La deuxième leçon est qu’il est essentiel de distinguer les occasions où les tropes antisémites sont tirés d’une ignorance irréfléchie et d’un manque de contact avec les juifs, de celles où les tropes antisémites sont les symptômes d’une haine enracinée et indéracinable des juifs. Naz Shah est certainement tombé dans la première catégorie, et Ilhan Omar semble également. Dans ces cas, les contacts tranquilles et l’éducation peuvent porter leurs fruits ; des accusations stridentes ne feront qu’empirer la situation.
La troisième leçon est que la lutte contre l’antisémitisme doit être menée par les Juifs, pour le bien des Juifs, plutôt que par ceux qui cherchent à tirer parti d’un souci apparent pour les Juifs pour atteindre d’autres objectifs politiques. L’affaire Naz Shah n’a jamais fait l’objet d’un débat national et les politiciens islamophobes n’ont pas cherché à utiliser les préoccupations concernant l’antisémitisme comme un bélier islamophobe de la même manière que Trump et d’autres l’ont fait avec Omar.
Bien sûr, il y a beaucoup de Juifs qui se sont engagés avec Omar de cette manière. Mais la raison pour laquelle cela a fonctionné au Royaume-Uni et non aux États-Unis est un signe de l’avancée du développement de l’anti/racisme sélectif en Amérique. Le Royaume-Uni a ses sionistes chrétiens fondamentalistes et ses islamophobes philo-sémites, mais ils ne sont toujours pas courants dans la mesure où ils le sont aux États-Unis.
Les Juifs américains qui aspirent à être libéraux doivent maintenant faire face au fait que toute tentative publique de combattre l’antisémitisme parmi les minorités musulmanes et non blanches sera désormais inévitablement exploitée par les anti/racistes sélectifs de droite. La lutte contre l’antisémitisme doit désormais s’accompagner d’une lutte contre les supposés philo-sémites de la droite islamophobe et raciste.

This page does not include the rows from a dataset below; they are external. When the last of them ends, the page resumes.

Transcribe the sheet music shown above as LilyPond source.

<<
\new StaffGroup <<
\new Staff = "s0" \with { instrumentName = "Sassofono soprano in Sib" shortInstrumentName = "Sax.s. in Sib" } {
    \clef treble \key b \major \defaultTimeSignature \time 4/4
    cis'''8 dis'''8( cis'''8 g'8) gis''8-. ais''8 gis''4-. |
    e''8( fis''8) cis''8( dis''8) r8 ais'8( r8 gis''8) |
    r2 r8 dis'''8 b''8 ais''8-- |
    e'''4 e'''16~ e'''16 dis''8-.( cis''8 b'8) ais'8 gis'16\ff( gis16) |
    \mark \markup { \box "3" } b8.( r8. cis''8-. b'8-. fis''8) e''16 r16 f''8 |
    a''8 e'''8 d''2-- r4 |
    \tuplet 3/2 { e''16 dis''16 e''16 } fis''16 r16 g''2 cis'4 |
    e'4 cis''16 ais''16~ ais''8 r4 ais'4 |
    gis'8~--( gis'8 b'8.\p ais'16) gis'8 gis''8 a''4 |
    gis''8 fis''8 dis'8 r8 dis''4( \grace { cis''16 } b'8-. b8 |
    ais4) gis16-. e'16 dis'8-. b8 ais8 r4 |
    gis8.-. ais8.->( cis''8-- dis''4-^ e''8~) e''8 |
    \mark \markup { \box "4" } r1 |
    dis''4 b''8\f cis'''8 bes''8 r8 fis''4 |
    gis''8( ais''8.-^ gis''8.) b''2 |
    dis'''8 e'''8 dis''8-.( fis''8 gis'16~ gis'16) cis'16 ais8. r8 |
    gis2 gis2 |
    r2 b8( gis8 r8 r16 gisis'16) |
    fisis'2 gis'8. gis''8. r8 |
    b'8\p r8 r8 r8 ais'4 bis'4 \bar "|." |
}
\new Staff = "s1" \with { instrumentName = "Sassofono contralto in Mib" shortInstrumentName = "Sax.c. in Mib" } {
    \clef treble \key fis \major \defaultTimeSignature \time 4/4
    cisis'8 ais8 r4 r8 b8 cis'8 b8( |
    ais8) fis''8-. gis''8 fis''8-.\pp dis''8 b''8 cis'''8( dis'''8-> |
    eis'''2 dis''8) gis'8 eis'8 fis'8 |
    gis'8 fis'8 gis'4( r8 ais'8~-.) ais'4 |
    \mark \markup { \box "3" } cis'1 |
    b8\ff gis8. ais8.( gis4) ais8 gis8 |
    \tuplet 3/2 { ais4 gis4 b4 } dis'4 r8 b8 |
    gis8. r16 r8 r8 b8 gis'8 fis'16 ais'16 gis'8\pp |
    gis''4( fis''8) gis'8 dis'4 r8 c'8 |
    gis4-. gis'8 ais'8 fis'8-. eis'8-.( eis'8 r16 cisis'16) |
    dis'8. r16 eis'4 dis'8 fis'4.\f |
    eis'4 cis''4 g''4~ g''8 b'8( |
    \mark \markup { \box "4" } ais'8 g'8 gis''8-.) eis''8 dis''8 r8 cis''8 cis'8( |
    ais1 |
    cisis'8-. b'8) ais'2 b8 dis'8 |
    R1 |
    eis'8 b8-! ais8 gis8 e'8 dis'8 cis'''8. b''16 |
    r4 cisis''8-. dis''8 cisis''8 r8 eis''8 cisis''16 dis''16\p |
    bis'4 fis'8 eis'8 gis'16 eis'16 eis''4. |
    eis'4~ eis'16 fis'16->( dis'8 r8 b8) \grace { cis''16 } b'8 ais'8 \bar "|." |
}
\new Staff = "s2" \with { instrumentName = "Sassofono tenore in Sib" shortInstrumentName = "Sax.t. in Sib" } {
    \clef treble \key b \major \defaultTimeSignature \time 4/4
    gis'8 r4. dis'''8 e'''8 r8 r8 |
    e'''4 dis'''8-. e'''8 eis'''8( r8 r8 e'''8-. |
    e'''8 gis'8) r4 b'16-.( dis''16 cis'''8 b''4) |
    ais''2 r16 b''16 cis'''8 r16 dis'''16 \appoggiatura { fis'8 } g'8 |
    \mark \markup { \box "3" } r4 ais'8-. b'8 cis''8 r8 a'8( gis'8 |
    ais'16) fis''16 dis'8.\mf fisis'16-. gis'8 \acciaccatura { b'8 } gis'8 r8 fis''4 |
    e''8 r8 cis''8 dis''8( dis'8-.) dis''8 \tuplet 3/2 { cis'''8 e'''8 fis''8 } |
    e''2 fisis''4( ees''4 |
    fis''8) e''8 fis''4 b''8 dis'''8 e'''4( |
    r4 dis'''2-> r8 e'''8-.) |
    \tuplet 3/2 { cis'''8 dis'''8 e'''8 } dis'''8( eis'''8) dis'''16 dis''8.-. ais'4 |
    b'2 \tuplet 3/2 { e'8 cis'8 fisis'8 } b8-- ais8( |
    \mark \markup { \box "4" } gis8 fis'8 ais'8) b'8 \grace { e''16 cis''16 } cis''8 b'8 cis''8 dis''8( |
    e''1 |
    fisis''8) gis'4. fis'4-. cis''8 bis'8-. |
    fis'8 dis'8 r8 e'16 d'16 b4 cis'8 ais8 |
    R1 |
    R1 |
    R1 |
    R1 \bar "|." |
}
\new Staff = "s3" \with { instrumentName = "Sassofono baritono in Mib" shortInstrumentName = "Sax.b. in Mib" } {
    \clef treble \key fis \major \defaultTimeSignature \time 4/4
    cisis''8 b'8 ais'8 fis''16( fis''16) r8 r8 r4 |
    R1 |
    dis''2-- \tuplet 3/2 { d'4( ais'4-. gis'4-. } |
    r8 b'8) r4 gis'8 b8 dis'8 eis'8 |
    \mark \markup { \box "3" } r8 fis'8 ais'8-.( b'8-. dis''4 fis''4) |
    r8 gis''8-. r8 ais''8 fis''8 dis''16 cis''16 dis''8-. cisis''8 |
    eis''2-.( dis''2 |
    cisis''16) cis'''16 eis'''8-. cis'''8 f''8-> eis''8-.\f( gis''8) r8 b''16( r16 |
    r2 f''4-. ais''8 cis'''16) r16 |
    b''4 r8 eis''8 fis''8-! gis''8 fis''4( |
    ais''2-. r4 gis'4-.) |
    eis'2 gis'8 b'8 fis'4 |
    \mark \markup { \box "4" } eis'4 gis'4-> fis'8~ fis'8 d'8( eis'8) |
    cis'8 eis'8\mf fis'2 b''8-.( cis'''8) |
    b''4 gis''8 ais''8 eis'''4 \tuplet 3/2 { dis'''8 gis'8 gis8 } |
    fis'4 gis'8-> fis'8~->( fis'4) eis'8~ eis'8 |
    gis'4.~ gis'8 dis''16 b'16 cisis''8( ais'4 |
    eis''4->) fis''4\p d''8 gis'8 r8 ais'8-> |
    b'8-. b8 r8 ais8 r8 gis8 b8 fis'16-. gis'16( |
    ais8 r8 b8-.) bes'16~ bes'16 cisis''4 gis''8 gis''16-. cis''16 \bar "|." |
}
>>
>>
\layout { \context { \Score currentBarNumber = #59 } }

Rétrospectivement, lorsque la controverse sur Omar est apparue pour la première fois, les Juifs devaient dire à la plupart de nos supposés « alliés » d’écraser. De cette façon, peut-être aurait-il été possible pour une diplomatie secrète discrète du type de celle qui a porté ses fruits dans l’affaire Naz Shah de fonctionner. À l’avenir, les Juifs qui ne veulent pas attiser d’autres formes de racisme n’auront peut-être d’autre choix que de lutter seuls contre l’antisémitisme, afin que les futurs Ilhan Omars ne subissent pas d’abus bien pires que tout ce dont ils ont été accusés.
Keith Kahn-Harris est un sociologue et écrivain britannique. Son livre Strange Hate: Antisemitism, Racism and the Limits of Diversity sera publié en juin 2019.